> **Pasaje seleccionado**:
Te reciben, te dan té, te enseñan la nave y te presentan el producto. Dos horas después te vas con buena impresión y sin apenas información útil, porque la visita estaba guionizada.
Mira qué se está produciendo ahora mismo
Es lo más revelador de toda la visita y no se puede preparar. Si lo que sale de las líneas se parece a tu producto, buena señal. Si están fabricando algo completamente distinto, probablemente subcontraten lo tuyo, con todo lo que eso implica en control.
Pide ver el producto rechazado del día
Es una petición inocente que dice muchísimo. Una fábrica seria tiene una zona identificada de producto no conforme y te la enseñará sin problema. Si no existe esa zona, el rechazo se está mezclando con la producción buena, y esa es tu respuesta.
Los registros de control valen más que la mesa
Muchas fábricas afirman tener control de calidad y lo que tienen es un puesto vacío. Pedir hojas de control cumplimentadas de producciones anteriores demuestra si el sistema funciona siempre o solo cuando hay visita.

[Datos de coordenadas de cuadros delimitadores]
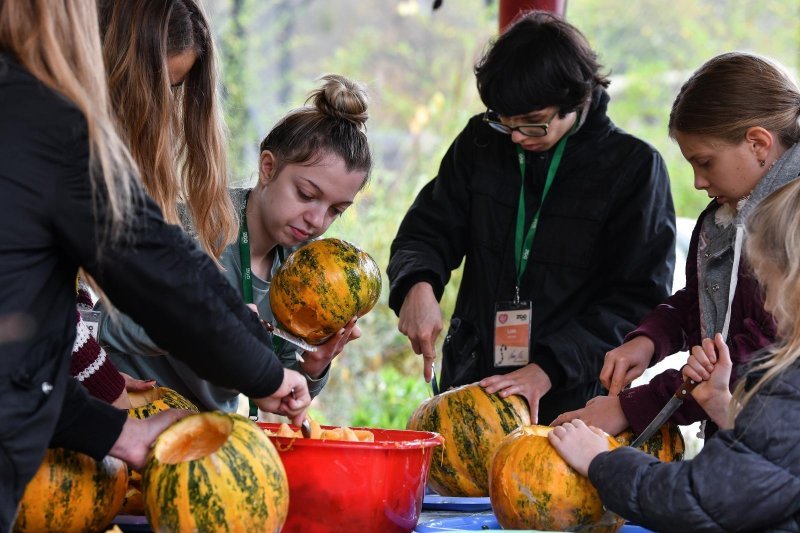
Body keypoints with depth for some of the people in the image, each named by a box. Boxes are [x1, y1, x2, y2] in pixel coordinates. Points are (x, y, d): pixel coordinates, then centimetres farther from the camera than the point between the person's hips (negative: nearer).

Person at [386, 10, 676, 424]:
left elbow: (639, 298, -7)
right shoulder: (482, 142, 7)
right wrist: (418, 285, -12)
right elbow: (427, 231, 12)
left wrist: (548, 369, -17)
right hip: (469, 384, 3)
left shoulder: (634, 166, -4)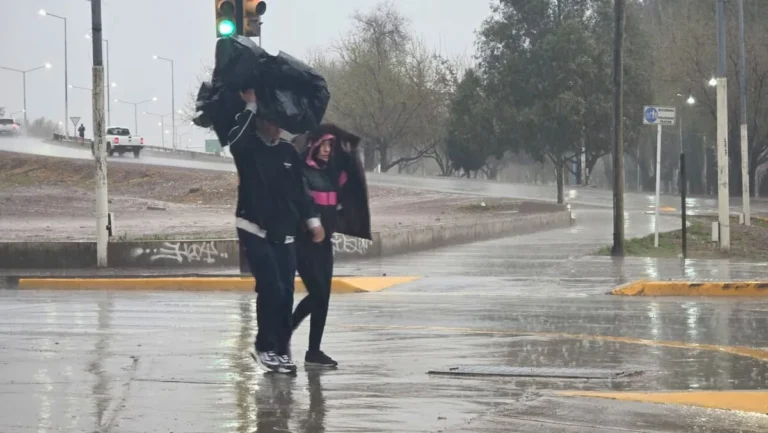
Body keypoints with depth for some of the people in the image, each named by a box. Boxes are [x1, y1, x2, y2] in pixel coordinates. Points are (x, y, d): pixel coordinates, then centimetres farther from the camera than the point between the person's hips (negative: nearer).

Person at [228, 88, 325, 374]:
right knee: (271, 288, -14)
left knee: (286, 292, 2)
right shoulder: (247, 148, -5)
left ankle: (281, 349, 12)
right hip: (254, 230, -5)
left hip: (284, 234, 5)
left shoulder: (289, 152, 8)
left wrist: (312, 221, 9)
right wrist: (250, 106, -21)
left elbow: (299, 190, 14)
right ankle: (266, 346, 0)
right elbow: (234, 138, -29)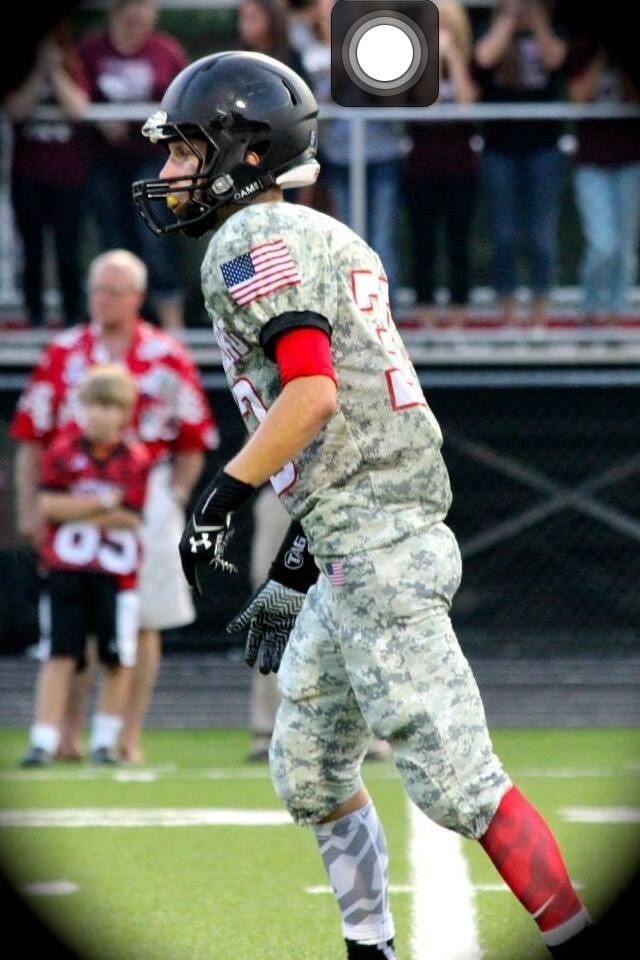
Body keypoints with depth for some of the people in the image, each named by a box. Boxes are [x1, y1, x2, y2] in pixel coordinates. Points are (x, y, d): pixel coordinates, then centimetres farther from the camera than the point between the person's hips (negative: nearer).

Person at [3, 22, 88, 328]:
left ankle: (73, 316, 4)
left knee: (68, 251, -1)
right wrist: (39, 73, -13)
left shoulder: (73, 73, 6)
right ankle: (35, 317, 7)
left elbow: (78, 108, -11)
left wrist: (56, 71, -10)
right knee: (32, 251, 2)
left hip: (68, 175, -1)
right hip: (28, 176, 1)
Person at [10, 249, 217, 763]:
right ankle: (69, 735, 5)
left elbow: (195, 440, 7)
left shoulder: (168, 358, 2)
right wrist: (29, 508, -3)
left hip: (147, 498, 0)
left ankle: (130, 737, 7)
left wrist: (174, 498, -3)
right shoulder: (63, 354, 4)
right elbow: (31, 436, 4)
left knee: (143, 623, 2)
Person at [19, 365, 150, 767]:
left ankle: (105, 740, 16)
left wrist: (75, 509, -11)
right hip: (66, 569, 0)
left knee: (118, 659, 4)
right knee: (59, 655, -3)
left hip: (117, 574, 0)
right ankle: (44, 741, -5)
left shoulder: (136, 459, -3)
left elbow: (128, 519, -10)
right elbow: (49, 505, -10)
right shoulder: (63, 451, -1)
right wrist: (102, 503, -15)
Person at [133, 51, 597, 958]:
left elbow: (311, 396, -22)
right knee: (310, 774, 18)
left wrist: (219, 498, -14)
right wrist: (292, 571, 25)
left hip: (376, 554, -10)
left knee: (455, 781, -9)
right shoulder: (323, 237, 19)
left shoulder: (251, 244, -10)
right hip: (351, 550, 10)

> **Tus tareas**:
1) En el texto sobre las visitas a fábricas, ¿qué significa que la fábrica esté produciendo algo completamente distinto a tu producto?
2) Prolonga el texto sobre las visitas a fábricas a partir de su última oración.

> **Lista de respuestas**:
1) Que probablemente subcontraten tu producto, con todo lo que eso implica en control.

2)
Pregunta qué subcontratan
Todas las fábricas subcontratan algo. Una respuesta honesta sobre qué y a quién es una excelente señal de transparencia; negarlo todo es justo lo contrario, y conecta con lo que explico en distinguir fabricante de intermediario.
Y cómo gestionan un cambio de componente
Es la pregunta que revela si te avisarían o lo sustituirían sin decir nada. El cambio silencioso de materiales es el problema más caro de esta relación, y la respuesta a esta pregunta te dice mucho antes de que ocurra.
El almacén de materia prima habla
Revela si compran volumen y trabajan de forma continua o si producen comprando material cada vez, lo que alarga plazos y añade incertidumbre. Es uno de esos detalles que nadie te enseña porque nadie los pide ver.